Midterm results after arterial switch operation for transposition of the great arteries: a single centre experience
- Equal contributors
1 Department of Thoracic and Cardiovascular Surgery, University of Göttingen, Robert-Koch-Straße, 40 37099, Göttingen, Germany
2 Department of Anaesthesiology, Emergency and Intensive Care Medicine, University of Göttingen, Göttingen, Germany
3 Department of Pediatric Cardiology and Pediatric Intensive Care Medicine, University of Göttingen, Göttingen, Germany
4 Presented in part at the 8th International Conference Pediatric Mechanical Circulatory Support Systems & Pediatric Cardiopulmonary Perfusion June 13–16, 2012, Istanbul, Turkey
Journal of Cardiothoracic Surgery 2012, 7:83 doi:10.1186/1749-8090-7-83Published: 7 September 2012
The arterial switch operation (ASO) has become the surgical approach of choice for d-transposition of the great arteries (d-TGA). There is, however an increased incidence of midterm and longterm adverse sequelae in some survivors. In order to evaluate operative risk and midterm outcome in this population, we reviewed patients who underwent ASO for TGA at our centre.
In this retrospective study 52 consecutive patients with TGA who underwent ASO between 04/1991 and 12/1999 were included. To analyze the predictors for mortality and adverse events (coronary stenoses, distortion of the pulmonary arteries, dilatation of the neoaortic root, and aortic regurgitation), a multivariate analysis was performed. The follow-up time was ranged from 1–10 years (mean 5 years, cumulative 260 patient-years).

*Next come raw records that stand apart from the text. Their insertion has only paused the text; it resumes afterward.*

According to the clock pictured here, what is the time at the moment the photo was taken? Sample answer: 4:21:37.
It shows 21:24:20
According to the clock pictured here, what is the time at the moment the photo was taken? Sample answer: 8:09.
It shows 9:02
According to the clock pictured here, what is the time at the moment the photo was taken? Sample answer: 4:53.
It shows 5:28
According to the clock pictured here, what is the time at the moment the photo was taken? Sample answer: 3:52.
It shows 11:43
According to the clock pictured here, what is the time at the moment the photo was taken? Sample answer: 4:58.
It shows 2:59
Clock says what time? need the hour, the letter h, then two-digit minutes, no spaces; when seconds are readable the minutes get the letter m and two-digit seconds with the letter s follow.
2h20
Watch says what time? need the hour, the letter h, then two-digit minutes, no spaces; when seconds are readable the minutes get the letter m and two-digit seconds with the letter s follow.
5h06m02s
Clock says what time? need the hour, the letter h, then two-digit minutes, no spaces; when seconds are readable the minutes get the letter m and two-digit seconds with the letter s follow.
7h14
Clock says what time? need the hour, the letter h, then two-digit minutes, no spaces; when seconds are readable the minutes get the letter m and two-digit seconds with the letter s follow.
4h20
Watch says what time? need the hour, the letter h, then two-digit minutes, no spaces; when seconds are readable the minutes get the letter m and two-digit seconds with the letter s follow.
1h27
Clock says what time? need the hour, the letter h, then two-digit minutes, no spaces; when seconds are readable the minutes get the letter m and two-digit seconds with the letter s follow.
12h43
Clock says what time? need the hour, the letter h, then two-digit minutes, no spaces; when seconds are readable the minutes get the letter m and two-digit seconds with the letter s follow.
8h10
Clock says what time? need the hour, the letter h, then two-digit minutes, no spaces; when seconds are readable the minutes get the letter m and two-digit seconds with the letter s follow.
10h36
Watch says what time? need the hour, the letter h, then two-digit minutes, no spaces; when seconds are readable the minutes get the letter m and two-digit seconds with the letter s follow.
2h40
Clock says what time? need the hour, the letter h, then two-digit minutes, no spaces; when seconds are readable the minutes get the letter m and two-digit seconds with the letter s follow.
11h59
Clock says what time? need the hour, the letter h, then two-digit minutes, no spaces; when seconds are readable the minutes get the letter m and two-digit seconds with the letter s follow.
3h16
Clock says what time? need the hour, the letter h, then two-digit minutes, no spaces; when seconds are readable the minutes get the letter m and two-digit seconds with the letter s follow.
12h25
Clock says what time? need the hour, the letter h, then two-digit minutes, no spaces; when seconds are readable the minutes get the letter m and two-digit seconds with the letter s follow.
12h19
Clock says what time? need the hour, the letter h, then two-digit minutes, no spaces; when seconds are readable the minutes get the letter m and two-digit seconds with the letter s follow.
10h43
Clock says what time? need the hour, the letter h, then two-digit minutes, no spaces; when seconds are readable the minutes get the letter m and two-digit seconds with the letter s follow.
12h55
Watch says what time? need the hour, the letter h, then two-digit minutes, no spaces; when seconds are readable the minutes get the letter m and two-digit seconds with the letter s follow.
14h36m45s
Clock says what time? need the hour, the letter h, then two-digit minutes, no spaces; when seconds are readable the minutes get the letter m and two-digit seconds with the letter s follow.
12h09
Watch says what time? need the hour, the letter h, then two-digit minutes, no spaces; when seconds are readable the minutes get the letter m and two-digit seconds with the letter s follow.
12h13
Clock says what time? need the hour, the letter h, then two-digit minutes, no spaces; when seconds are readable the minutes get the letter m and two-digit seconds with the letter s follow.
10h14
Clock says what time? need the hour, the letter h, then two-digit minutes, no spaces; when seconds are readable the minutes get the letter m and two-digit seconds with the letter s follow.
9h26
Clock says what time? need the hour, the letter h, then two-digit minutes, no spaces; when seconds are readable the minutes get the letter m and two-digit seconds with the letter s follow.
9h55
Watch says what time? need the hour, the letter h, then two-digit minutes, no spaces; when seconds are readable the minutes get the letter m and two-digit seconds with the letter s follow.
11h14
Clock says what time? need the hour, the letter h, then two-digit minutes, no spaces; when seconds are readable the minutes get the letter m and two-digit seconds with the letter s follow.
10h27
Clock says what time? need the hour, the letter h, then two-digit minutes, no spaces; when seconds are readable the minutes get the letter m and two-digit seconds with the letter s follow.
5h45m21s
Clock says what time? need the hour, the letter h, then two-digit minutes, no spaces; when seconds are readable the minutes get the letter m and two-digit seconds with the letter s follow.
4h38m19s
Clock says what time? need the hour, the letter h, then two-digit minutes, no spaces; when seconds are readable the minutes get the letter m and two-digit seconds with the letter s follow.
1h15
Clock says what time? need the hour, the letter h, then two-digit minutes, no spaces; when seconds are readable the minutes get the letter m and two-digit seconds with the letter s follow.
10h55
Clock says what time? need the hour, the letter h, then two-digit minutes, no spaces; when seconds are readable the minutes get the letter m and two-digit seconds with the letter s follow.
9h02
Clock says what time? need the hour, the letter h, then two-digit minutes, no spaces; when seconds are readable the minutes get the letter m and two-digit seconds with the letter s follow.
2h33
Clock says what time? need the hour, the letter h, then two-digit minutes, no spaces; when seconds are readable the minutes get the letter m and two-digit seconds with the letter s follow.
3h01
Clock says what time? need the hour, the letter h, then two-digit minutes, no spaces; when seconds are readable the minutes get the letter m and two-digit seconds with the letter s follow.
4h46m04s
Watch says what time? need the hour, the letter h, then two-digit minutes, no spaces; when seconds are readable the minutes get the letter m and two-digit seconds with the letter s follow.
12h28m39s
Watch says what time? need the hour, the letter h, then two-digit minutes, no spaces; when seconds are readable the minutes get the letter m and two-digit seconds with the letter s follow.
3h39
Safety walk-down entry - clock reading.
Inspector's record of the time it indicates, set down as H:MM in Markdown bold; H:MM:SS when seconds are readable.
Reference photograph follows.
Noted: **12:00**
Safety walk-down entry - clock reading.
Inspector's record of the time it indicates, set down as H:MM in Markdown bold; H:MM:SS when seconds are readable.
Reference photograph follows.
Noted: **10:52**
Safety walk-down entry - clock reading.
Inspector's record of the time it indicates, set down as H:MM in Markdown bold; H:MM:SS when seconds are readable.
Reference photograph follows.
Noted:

All over mortality rate was 15.4% and was only observed in the early postoperative period till 1994. The predictors for poor operative survival were low APGAR-score, older age at surgery, and necessity of associated surgical procedures. Late re-operations were necessary in 6 patients (13.6%) and included a pulmonary artery patch enlargement due to supravalvular stenosis (n = 3), coronary revascularisation due to coronary stenosis in a coronary anatomy type E, aortic valve replacement due to neoaortic valve regurgitation (n = 2), and patch-plasty of a pulmonary vein due to obstruction (n = 1). The dilatation of neoaortic root was not observed in the follow up.
ASO remains the procedure of choice for TGA with acceptable early and late outcome in terms of overall survival and freedom of reoperation. Although ASO is often complex and may be associated with morbidity, most patients survived without major complications even in a small centre.